No último ano, 40% dos entrevistados afirmaram que passaram a usar assistentes de voz. Para as empresas, são vistos benefícios como um melhor engajamento e experiência geral com o cliente.

Destas empresas, 76% relataram benefícios quantificáveis de iniciativas de assistente de voz ou chat.
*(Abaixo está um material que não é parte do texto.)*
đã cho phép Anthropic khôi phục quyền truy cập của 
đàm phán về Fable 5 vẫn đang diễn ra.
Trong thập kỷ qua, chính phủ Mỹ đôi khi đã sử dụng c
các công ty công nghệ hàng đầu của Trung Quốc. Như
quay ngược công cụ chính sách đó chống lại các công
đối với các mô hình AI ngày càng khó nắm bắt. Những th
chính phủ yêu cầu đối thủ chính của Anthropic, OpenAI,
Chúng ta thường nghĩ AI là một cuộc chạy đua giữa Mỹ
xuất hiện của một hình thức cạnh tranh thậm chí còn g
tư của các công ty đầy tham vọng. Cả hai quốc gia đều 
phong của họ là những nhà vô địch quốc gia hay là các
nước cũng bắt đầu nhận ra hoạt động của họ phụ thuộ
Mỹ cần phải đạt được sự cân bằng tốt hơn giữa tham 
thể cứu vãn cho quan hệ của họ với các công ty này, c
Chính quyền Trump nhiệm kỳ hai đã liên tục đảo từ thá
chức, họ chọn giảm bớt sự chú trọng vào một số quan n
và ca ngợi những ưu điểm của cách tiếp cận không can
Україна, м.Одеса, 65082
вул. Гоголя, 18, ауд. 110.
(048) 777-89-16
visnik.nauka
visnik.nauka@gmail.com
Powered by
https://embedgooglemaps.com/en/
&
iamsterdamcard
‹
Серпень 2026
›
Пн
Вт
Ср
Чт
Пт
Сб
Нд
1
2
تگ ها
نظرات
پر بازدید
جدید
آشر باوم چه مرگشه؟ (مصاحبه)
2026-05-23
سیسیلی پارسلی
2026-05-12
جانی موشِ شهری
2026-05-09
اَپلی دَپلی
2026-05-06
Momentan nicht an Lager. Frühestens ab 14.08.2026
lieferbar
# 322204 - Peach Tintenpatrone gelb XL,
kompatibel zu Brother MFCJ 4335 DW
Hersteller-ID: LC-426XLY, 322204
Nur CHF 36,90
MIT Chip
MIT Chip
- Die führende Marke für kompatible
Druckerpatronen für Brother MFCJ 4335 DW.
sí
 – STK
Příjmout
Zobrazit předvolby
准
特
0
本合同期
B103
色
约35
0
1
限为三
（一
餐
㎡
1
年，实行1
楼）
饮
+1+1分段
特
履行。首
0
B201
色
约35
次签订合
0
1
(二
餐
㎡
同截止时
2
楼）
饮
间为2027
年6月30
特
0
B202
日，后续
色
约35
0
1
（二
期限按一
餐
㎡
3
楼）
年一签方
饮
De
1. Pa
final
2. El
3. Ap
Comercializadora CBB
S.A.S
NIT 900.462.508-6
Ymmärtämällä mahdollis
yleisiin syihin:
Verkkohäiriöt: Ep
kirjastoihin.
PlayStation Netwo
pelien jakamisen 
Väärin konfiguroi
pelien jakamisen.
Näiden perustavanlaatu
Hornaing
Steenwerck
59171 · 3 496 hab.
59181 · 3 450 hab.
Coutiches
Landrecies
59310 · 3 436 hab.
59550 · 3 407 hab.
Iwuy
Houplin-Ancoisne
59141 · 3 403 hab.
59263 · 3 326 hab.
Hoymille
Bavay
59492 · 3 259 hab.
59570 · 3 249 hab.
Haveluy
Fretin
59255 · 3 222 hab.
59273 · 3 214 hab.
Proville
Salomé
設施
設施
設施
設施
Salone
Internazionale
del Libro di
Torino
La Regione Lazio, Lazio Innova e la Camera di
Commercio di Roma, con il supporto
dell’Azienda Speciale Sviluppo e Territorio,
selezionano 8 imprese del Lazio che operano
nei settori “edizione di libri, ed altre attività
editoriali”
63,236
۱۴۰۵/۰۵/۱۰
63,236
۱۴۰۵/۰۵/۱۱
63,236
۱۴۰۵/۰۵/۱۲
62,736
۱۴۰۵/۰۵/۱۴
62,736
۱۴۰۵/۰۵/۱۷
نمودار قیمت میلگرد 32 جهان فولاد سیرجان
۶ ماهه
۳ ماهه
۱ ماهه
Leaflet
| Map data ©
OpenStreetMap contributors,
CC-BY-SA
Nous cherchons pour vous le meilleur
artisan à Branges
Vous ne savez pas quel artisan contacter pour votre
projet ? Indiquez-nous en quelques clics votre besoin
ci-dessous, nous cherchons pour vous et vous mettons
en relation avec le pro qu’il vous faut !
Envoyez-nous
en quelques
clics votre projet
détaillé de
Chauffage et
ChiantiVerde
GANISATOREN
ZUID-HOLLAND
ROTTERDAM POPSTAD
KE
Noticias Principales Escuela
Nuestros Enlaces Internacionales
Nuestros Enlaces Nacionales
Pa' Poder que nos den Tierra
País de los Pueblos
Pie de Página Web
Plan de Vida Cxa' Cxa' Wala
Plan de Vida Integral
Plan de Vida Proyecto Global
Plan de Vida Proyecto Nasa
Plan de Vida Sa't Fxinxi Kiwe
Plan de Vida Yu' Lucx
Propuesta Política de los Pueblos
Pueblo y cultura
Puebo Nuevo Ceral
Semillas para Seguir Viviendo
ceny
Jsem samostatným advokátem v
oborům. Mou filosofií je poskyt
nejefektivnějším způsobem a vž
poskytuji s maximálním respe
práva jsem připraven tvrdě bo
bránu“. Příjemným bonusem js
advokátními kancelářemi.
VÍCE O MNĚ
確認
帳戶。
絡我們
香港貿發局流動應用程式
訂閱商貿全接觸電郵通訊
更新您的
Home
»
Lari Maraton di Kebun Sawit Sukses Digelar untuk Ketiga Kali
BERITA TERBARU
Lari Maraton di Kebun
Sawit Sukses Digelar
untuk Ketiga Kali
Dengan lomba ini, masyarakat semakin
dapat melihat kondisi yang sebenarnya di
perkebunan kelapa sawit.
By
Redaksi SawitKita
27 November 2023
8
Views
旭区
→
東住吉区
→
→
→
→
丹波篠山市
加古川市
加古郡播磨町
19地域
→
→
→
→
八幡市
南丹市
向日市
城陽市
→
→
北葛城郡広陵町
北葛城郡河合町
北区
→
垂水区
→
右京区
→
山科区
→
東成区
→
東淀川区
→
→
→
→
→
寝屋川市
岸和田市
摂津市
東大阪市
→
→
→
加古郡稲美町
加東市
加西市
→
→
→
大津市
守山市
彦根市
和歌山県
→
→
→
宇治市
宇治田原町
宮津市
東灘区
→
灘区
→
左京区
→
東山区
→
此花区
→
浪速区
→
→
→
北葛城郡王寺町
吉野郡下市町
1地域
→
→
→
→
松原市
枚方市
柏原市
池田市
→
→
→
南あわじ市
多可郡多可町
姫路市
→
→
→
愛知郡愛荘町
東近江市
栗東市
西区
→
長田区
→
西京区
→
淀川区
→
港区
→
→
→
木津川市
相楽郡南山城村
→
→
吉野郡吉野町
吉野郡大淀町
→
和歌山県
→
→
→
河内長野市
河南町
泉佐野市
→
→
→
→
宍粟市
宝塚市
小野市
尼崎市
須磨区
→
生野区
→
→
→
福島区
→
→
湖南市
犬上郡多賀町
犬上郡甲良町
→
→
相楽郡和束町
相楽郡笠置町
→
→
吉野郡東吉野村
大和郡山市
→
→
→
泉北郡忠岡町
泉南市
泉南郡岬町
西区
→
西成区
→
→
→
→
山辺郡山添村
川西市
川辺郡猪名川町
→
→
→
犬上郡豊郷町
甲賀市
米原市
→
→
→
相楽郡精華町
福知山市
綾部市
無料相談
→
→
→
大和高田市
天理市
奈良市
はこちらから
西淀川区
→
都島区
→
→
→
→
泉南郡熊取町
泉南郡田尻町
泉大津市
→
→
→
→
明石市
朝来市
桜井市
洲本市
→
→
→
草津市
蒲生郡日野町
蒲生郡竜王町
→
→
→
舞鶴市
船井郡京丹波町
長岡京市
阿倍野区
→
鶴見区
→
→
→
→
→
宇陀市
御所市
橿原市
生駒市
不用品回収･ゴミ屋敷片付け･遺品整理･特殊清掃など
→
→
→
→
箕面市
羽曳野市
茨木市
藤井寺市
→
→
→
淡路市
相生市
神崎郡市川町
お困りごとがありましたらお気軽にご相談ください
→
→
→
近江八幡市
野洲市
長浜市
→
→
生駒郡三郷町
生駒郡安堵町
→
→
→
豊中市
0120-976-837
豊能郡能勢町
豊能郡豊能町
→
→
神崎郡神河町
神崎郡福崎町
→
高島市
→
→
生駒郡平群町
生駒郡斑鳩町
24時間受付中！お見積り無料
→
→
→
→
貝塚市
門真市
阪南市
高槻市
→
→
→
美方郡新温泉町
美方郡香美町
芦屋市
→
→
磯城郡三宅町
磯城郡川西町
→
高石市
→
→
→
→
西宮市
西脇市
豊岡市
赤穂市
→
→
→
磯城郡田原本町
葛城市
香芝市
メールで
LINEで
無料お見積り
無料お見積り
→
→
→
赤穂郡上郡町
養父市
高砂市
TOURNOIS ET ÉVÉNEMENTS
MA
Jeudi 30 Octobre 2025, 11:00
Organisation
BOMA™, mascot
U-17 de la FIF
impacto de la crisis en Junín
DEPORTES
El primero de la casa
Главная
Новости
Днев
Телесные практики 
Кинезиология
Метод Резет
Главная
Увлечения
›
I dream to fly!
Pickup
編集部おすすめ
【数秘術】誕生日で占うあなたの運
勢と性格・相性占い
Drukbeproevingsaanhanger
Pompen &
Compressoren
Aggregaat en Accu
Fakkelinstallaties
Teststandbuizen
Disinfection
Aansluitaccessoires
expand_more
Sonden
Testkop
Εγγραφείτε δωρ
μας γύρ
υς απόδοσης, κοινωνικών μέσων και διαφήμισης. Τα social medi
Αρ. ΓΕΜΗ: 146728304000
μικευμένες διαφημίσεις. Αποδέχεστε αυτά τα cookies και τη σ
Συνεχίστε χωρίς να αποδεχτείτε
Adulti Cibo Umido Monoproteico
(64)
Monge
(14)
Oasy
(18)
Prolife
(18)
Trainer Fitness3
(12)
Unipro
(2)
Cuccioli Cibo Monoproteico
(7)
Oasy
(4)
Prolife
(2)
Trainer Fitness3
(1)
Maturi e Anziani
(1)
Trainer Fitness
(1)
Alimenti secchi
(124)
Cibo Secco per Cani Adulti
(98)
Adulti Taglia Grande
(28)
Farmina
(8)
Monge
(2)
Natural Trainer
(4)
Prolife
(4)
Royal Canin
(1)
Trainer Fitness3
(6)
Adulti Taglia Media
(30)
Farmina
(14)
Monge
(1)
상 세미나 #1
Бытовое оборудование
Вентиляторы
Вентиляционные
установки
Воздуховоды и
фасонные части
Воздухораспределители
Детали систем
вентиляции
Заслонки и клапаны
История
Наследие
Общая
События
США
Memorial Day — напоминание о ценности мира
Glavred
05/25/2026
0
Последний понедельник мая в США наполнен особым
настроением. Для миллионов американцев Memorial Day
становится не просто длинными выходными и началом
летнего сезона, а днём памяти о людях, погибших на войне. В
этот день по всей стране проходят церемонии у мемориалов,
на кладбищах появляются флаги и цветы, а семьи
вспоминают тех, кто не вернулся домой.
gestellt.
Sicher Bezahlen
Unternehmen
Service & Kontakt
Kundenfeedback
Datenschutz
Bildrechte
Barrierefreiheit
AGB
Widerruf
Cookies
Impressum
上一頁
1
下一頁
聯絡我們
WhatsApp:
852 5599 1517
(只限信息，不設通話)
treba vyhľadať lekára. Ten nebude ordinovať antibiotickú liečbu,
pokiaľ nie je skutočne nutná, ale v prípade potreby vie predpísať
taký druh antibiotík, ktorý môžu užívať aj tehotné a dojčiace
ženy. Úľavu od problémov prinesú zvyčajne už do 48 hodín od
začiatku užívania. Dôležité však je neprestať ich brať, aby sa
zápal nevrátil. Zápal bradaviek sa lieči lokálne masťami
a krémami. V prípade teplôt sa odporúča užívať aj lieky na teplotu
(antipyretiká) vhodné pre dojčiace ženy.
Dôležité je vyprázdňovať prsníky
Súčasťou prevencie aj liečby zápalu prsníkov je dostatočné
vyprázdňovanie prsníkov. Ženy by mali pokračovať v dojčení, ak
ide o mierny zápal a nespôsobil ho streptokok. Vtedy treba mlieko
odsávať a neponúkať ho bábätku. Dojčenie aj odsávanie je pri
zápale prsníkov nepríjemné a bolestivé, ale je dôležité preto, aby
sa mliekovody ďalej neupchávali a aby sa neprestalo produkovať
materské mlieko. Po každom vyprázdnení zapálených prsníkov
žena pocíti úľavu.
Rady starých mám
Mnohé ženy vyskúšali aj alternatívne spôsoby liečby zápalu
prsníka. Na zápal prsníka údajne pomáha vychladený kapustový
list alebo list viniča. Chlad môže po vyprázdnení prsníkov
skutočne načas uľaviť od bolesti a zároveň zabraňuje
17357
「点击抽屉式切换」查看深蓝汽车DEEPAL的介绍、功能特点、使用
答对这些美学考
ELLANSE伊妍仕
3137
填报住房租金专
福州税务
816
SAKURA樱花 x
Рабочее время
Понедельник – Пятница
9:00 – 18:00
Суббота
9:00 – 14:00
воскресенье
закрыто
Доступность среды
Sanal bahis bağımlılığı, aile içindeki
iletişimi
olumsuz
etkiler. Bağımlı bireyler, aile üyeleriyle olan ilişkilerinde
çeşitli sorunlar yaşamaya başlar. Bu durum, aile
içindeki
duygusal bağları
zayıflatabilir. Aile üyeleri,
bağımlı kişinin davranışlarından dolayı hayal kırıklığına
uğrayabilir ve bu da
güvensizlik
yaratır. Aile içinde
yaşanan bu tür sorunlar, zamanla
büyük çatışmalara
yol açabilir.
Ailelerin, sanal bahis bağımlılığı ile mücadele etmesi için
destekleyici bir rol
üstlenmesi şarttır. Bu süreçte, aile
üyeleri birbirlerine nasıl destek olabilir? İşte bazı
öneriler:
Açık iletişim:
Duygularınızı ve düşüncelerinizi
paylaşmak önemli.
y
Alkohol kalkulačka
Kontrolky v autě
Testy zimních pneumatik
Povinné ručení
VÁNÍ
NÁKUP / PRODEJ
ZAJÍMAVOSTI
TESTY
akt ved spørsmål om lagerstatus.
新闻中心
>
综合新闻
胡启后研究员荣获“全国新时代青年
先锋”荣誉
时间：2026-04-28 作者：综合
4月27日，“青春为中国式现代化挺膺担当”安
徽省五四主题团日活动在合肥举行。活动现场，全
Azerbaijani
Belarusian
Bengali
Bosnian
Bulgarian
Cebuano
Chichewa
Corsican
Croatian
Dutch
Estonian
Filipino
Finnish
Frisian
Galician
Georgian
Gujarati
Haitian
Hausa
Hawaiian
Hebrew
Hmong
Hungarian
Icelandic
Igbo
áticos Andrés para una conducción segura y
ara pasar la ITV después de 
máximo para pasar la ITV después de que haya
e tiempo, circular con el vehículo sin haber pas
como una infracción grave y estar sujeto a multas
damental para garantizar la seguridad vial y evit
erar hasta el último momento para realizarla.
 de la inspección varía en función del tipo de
Já 58% disseram que tais benefícios atenderam ou excederam suas expectativas.

As companhias indicam, como benefícios, redução de mais de 20% no custo do serviço ao cliente e aumento de mais de 20% dos consumidores que usam assistentes digitais.

“Esta pesquisa estabelece que os assistentes de conversação são o futuro das interações com os clientes", diz Mark Taylor, Head de Customer Engagement da Capgemini Invent.

A pesquisa levou em consideração entrevistas com mais de 12 mil consumidores que usaram e continuam a utilizar assistentes de voz ou chatbots (ou ambos). As tecnologias são focadas em produtos/serviços de empresas de consumo e varejo, banco de varejo e seguros, e setor automotivo.

Também foram considerados 1.000 executivos de organizações dos setores listados acima.

Pessoas preferem robôs...

Comparando o período de 2017 a 2019, a pesquisa aponta que o uso de assistentes de voz pelos consumidores aumentou.

  • Na compra de produtos para casa: subiu de 35% para 53%;
  • Em interações de atendimento pós-compra: subiu de 37% para 52%;
  • Em pagamentos por produtos ou serviços: subiu de 28% para 48%.

No relatório, é citado que consumidores elogiaram mais a capacidade dos assistentes de voz. Em 2017, o nível de satisfação de uso era de 61% para assistentes em smartphones, como Siri ou Google Assistente. Em 2019, o número aumentou para 72%.

Também em 2017, 46% dos consumidores se mostraram satisfeitos com o uso de um dispositivo de voz, como o Google Home ou Amazon Echo; 44% dos entrevistados demonstraram satisfação com um assistente de voz como o Amazon Echo Show ou Fire TV, baseados em tela. Respectivamente, os números subiram para 64% e 57% em 2019.

... que parecem pessoas

Os pontos de discussão para a popularização de tais tecnologias são conveniência e personalização. A confiança, quando estabelecida, permite que consumidores estejam mais engajados com os assistentes.

Na pesquisa, 68% dos consumidores citaram o uso dos assistentes de voz com as mãos livres como uma vantagem; 59% que os assistentes de chat melhoram a personalização ao longo do tempo.

Fica nítida a intenção de interagir mais com bots, robôs e assistentes. Mas, aqui vai a grande curiosidade:

  • 58% dos consumidores querem personalizar seu assistente de voz;
  • 55% querem dar um nome a ele;
  • 53% querem definir sua personalidade.

"Comparado ao nosso estudo divulgado no início de 2018, uma proporção muito maior de consumidores agora prevê assistentes de voz como sua primeira escolha nos próximos 3 anos", cita Taylor.

O executivo ainda afirma que temas como "privacidade e segurança também permanecem fundamentais".

"– Desde nossa última pesquisa, parece que houve pouca mudança nas preocupações dos consumidores sobre como os assistentes de voz afetam a privacidade e a segurança dos dados."